→ **Exercise brief**
Reproduce verbatim the lines running from the start of the records through the line that contains "text_box Forecast [566, 637, 1560, 929]", including that final line.

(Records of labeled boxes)
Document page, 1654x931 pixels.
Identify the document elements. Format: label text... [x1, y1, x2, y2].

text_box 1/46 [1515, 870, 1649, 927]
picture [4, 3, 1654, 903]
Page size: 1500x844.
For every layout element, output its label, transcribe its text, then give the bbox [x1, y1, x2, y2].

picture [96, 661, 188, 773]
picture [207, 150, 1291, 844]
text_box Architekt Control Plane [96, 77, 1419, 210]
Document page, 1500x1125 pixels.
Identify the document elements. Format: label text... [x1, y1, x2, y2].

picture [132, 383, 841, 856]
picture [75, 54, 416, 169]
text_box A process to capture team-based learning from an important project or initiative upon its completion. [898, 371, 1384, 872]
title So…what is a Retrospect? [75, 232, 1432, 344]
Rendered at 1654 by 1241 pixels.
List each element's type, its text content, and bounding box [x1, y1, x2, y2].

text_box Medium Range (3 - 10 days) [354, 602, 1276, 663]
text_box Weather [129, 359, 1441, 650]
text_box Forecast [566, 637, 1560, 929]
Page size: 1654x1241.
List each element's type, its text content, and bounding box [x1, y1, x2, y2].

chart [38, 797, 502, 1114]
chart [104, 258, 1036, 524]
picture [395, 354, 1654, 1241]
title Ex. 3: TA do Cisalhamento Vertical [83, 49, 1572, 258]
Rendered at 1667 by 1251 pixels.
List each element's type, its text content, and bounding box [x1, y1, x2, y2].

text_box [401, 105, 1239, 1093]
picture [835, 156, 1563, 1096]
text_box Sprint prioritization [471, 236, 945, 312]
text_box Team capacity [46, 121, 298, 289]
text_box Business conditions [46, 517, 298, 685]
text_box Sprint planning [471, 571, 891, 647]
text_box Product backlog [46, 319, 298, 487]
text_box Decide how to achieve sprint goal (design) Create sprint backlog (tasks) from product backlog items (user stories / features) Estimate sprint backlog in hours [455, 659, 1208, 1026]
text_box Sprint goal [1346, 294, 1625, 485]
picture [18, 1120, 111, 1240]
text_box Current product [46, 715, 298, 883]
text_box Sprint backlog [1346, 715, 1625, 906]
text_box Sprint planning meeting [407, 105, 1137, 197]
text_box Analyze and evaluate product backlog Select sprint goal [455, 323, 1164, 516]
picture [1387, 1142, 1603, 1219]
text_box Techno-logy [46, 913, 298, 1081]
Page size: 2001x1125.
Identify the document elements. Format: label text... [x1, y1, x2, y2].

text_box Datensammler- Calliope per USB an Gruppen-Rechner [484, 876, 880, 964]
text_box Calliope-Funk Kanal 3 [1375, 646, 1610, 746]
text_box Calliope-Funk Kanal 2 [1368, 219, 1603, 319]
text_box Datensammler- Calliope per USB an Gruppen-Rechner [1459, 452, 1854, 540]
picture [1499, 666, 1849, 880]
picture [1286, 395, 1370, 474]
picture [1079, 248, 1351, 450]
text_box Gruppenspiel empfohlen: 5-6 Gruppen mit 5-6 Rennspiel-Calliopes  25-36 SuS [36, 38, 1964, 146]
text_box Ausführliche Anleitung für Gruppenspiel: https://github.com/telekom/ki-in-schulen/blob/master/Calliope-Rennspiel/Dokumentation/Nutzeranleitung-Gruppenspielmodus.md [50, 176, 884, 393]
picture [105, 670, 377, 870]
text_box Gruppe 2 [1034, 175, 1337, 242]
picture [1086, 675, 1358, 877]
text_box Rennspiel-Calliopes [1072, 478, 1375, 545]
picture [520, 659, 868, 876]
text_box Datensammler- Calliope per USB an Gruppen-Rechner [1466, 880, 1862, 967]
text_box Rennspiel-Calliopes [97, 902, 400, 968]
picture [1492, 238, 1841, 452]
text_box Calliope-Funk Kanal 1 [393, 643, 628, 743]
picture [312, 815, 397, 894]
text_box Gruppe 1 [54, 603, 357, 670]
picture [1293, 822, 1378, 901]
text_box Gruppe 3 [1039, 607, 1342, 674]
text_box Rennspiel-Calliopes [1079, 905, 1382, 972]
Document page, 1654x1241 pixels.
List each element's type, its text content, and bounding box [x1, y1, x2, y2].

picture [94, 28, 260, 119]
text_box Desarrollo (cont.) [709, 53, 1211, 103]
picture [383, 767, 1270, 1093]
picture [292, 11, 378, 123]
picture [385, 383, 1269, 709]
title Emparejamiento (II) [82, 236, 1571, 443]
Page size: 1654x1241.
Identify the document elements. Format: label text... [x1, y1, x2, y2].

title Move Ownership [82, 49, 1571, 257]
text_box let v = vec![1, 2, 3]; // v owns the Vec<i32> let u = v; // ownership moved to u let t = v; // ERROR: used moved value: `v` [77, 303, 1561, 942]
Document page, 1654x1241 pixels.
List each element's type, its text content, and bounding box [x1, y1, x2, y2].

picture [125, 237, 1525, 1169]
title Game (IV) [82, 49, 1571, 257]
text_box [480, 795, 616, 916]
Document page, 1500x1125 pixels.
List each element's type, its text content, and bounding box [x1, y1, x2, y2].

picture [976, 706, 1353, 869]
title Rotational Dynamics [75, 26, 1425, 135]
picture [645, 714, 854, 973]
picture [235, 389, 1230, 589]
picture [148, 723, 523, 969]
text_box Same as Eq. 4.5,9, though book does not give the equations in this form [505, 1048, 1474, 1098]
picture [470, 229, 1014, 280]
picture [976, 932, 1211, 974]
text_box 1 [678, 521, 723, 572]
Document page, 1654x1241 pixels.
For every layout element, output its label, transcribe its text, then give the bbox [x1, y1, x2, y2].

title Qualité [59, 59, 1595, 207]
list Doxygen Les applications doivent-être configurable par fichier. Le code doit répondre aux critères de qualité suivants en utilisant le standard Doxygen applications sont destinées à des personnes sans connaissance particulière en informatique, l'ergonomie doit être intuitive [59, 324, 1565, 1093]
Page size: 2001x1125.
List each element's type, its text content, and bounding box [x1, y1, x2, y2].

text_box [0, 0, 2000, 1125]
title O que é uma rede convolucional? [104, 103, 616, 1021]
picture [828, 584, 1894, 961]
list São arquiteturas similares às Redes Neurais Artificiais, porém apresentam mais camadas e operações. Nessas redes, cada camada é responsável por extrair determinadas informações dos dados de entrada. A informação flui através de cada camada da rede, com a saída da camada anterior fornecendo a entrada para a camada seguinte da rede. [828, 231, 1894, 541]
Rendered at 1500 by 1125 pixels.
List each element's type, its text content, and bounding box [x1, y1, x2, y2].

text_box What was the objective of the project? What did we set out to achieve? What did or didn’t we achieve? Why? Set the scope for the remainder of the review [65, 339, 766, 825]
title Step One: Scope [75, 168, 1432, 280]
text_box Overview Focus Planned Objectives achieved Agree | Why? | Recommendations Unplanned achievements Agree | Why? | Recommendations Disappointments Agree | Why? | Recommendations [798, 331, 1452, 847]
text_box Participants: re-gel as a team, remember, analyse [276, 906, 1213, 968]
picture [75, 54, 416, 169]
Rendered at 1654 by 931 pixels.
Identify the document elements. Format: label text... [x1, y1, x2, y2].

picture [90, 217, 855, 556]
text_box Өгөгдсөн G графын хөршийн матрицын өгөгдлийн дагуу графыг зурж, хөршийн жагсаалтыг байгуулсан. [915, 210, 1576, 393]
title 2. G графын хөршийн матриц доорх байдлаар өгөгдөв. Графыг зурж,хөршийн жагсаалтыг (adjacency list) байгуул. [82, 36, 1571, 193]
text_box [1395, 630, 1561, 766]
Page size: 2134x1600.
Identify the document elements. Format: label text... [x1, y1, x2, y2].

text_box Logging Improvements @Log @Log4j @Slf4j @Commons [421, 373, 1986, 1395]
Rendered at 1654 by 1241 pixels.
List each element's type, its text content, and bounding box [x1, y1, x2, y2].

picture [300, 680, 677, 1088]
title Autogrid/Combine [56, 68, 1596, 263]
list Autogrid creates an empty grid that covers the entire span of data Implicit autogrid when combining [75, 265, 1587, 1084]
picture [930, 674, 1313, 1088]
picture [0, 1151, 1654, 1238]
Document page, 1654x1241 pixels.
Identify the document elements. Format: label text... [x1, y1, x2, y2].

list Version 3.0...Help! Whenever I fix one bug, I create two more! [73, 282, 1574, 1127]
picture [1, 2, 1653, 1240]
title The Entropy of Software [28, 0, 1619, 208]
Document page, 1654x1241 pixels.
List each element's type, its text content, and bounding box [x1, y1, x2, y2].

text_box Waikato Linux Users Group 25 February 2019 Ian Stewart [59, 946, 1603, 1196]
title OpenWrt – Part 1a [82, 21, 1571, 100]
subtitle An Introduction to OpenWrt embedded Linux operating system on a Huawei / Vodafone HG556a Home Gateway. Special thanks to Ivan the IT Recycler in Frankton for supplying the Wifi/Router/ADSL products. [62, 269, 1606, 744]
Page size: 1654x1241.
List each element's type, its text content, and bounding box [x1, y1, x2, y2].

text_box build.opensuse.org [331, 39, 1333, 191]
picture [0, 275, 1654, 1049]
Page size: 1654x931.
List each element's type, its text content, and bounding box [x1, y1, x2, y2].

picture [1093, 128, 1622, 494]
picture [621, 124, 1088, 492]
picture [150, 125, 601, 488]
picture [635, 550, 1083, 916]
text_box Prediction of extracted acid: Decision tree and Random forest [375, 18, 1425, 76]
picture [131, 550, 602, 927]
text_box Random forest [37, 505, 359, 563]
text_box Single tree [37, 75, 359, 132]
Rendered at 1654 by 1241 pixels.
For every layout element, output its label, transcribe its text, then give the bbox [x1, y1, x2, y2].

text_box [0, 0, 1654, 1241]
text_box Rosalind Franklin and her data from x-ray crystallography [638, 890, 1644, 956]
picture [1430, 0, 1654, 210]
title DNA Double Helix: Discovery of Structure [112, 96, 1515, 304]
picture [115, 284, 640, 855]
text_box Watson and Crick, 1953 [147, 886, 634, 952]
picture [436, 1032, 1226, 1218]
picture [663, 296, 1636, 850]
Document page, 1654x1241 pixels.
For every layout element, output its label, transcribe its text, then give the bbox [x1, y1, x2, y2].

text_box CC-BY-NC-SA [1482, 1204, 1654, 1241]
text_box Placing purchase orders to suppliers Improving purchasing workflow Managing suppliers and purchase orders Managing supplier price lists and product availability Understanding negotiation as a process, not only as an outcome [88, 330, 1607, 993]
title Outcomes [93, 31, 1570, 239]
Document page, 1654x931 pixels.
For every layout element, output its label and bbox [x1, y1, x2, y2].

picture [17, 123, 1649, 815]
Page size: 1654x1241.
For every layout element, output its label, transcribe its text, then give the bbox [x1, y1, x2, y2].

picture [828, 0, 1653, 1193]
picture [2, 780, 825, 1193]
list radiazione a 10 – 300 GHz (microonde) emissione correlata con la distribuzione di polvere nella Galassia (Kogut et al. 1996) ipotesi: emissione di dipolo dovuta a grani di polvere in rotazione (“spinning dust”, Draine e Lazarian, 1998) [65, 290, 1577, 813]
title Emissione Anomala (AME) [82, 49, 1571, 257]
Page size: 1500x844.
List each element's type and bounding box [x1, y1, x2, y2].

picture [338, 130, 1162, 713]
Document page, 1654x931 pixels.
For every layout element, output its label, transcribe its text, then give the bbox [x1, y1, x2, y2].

→ **Complete answer**
Document page, 1654x931 pixels.
Identify the document elements. Format: label text... [x1, y1, x2, y2].

text_box 1/46 [1515, 870, 1649, 927]
picture [4, 3, 1654, 903]
Page size: 1500x844.
For every layout element, output its label, transcribe its text, then give the bbox [x1, y1, x2, y2].

picture [96, 661, 188, 773]
picture [207, 150, 1291, 844]
text_box Architekt Control Plane [96, 77, 1419, 210]
Document page, 1500x1125 pixels.
Identify the document elements. Format: label text... [x1, y1, x2, y2].

picture [132, 383, 841, 856]
picture [75, 54, 416, 169]
text_box A process to capture team-based learning from an important project or initiative upon its completion. [898, 371, 1384, 872]
title So…what is a Retrospect? [75, 232, 1432, 344]
Rendered at 1654 by 1241 pixels.
List each element's type, its text content, and bounding box [x1, y1, x2, y2].

text_box Medium Range (3 - 10 days) [354, 602, 1276, 663]
text_box Weather [129, 359, 1441, 650]
text_box Forecast [566, 637, 1560, 929]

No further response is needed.